Producer/Director, Stanley Nelson and Writer, Marcia Smith were there to present it and answer questions afterward. I told them I wasn’t sure I should thank them for making me cry over lunch.

I was living in the Bay Area in the 70’s and remember Jim Jones and the People’s Temple. And of course I recall the shooting of Congressman Ryan and the ensuing mass suicide. I went to the screening expecting only a journeyman effort, since the film was made for PBS and their American Experience series. I was not expecting to be socked in the gut this way. If you can see this film and not cry, check yourself into a morgue.

Nelson and Smith managed to interview several survivors, including two of the small handful who escaped the Jonestown massacre. The interviews were beautifully handled. As Nelson explained, he told each interviewee he was going to ask questions about the whole ride. Each was asked to “be in the moment” and only talk about what they felt then. So we get a picture of the giddy enthusiasm at the start, while they really felt accepted into an integrated community. They speak of an instant sense of belonging and purpose. Many kicked drug habits and got straight.

Then our journey as viewers parallels theirs. Gradually the darkness falls. We learn about Jim Jones who, even as a five year old kid was seriously messed up, and watch a man who starts out crazy just get worse and worse with the drugs, adulation and isolation.

By the time we get to that fateful November 18, we are crying with them, looking into the eyes of men who had their wives die in their arms, and one who watched his infant son being poisoned.

====

# Brief
Answer these questions from the review of the Jonestown documentary:
1. Who is named as the writer of the film?
2. For which PBS series was the film made?
3. What date does the review give for the events at the end of the film?
The data after the review have no part in this work.

# Dataset
====

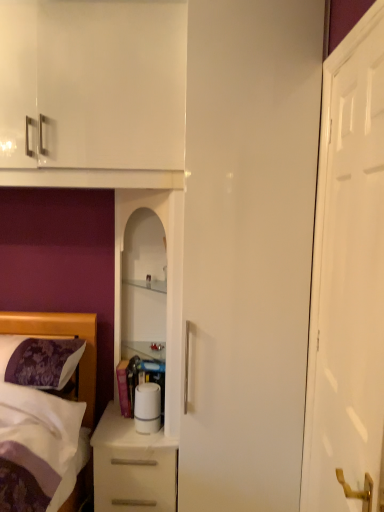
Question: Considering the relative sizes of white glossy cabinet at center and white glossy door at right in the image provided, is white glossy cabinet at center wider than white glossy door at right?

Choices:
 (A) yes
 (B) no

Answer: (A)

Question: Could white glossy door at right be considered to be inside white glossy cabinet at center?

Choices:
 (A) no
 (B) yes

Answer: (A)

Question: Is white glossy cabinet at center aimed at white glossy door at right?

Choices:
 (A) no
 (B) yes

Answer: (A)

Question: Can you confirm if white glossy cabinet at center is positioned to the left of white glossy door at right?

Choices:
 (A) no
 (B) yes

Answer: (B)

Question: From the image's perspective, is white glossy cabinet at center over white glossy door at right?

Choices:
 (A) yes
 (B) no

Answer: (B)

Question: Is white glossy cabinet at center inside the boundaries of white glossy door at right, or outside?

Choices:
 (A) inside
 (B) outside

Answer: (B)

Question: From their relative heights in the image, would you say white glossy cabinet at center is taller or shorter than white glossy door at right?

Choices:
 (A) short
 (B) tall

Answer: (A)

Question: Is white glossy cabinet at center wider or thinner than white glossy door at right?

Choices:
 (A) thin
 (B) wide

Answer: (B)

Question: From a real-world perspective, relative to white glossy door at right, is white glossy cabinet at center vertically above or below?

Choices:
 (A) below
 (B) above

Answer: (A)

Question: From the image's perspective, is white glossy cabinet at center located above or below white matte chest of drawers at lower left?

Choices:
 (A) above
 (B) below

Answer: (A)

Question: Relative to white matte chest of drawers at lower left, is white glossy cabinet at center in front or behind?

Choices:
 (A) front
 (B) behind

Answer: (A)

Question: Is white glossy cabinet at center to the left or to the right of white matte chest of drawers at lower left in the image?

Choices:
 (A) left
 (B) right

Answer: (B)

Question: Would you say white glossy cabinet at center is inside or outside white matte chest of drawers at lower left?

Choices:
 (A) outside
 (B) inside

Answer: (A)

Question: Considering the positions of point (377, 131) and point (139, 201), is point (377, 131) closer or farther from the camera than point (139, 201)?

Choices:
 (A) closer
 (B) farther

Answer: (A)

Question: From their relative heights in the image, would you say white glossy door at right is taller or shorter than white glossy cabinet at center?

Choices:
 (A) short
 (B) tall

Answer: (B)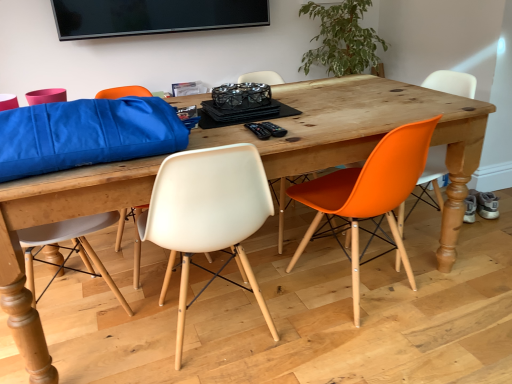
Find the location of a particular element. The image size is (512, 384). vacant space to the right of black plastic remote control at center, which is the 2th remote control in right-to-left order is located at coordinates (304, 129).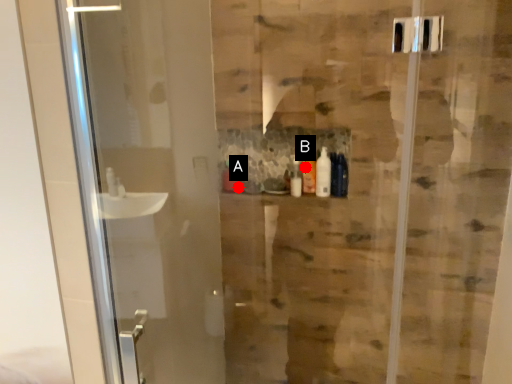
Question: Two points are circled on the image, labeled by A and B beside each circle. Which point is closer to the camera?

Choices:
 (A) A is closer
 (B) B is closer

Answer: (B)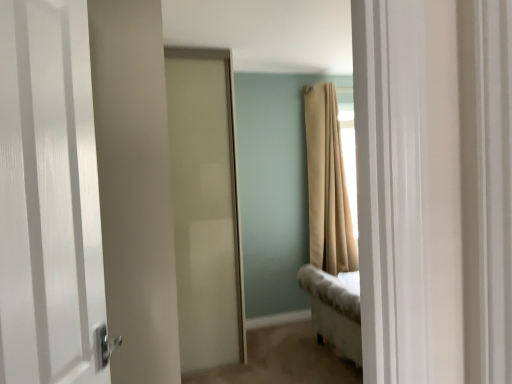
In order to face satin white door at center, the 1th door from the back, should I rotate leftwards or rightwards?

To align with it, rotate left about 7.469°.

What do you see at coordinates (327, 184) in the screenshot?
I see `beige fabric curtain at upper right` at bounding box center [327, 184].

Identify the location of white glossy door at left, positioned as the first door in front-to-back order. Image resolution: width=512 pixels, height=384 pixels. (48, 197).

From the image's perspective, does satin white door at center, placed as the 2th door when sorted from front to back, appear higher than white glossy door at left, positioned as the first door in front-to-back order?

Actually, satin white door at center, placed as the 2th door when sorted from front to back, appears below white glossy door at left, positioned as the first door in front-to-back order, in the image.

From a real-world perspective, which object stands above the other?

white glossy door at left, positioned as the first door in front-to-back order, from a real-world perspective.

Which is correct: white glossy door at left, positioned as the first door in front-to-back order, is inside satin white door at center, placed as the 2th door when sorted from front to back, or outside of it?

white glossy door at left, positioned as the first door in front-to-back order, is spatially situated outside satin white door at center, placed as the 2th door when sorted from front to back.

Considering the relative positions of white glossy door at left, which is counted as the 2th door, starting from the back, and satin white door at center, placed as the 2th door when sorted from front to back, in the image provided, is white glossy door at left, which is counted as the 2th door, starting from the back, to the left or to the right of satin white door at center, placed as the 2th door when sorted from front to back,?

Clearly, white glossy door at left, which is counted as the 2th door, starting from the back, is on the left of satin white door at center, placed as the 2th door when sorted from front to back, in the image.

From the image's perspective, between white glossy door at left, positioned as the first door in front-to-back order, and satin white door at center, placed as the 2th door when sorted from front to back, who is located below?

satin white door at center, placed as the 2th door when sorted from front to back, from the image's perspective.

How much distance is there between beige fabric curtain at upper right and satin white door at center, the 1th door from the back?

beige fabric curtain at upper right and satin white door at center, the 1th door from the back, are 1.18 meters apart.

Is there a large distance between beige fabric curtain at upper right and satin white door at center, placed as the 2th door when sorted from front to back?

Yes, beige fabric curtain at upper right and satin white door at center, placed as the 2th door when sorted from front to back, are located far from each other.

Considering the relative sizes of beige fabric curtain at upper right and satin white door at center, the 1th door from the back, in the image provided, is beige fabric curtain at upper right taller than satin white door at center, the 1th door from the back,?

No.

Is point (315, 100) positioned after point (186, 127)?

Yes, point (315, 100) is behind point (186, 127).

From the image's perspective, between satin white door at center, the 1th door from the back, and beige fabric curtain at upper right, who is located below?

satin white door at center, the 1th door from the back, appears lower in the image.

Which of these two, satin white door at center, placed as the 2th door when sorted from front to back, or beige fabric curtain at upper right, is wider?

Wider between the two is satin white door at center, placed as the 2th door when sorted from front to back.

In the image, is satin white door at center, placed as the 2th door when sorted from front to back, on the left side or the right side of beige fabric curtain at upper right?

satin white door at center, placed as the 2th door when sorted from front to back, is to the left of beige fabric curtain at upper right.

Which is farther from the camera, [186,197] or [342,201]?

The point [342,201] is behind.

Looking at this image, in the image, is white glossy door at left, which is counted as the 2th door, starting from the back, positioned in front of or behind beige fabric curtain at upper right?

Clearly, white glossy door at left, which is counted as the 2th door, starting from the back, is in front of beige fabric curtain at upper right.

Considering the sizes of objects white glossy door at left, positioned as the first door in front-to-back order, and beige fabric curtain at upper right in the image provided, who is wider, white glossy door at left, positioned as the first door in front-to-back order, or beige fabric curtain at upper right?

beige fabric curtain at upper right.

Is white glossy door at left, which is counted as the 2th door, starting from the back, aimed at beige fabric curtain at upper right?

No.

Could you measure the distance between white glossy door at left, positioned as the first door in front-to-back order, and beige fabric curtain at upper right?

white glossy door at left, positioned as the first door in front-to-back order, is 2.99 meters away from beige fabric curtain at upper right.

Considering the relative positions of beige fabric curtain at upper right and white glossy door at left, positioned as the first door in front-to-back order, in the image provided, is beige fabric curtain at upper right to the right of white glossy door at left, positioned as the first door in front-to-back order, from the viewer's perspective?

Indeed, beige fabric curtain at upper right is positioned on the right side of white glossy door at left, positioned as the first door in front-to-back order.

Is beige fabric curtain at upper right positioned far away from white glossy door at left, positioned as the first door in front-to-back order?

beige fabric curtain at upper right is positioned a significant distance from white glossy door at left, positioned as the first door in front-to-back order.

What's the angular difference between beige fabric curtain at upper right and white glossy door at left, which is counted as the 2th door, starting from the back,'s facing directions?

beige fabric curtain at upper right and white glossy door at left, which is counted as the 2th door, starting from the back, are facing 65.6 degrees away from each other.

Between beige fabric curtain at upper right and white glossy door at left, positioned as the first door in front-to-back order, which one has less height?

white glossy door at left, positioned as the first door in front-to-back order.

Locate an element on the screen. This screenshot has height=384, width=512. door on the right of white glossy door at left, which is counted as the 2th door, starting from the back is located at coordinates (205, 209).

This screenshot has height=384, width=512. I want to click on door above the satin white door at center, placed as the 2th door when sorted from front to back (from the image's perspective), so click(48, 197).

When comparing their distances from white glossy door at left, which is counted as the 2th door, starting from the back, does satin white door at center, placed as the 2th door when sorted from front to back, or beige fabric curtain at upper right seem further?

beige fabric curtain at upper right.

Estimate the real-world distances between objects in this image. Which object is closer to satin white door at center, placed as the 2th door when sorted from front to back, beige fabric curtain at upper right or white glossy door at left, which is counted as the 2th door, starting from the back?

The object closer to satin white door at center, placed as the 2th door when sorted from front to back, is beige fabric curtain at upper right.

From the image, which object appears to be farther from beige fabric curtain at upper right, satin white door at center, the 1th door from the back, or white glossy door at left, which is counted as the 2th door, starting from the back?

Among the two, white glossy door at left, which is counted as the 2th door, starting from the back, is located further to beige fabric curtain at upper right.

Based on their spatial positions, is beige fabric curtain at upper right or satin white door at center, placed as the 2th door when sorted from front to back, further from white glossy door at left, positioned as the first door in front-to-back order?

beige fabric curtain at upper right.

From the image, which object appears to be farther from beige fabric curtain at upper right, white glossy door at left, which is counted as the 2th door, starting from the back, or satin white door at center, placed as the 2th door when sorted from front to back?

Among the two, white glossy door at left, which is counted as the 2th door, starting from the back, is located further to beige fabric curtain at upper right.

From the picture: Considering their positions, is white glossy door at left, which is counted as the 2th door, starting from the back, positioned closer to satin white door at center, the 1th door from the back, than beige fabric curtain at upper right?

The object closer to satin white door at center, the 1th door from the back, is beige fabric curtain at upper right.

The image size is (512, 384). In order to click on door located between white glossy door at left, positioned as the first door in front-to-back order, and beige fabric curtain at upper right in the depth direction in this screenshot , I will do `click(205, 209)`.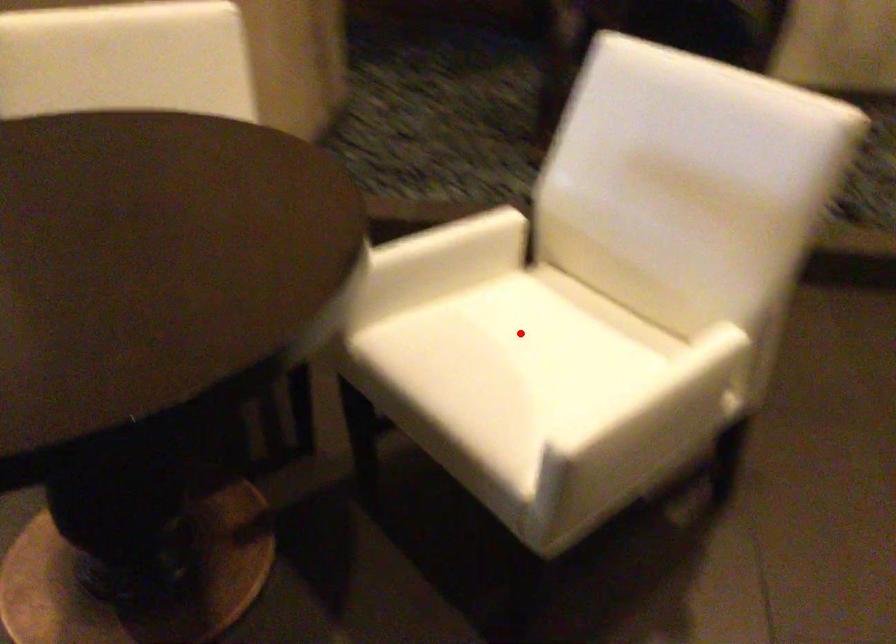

====

# Output below
1. Marcia Smith
2. American Experience
3. November 18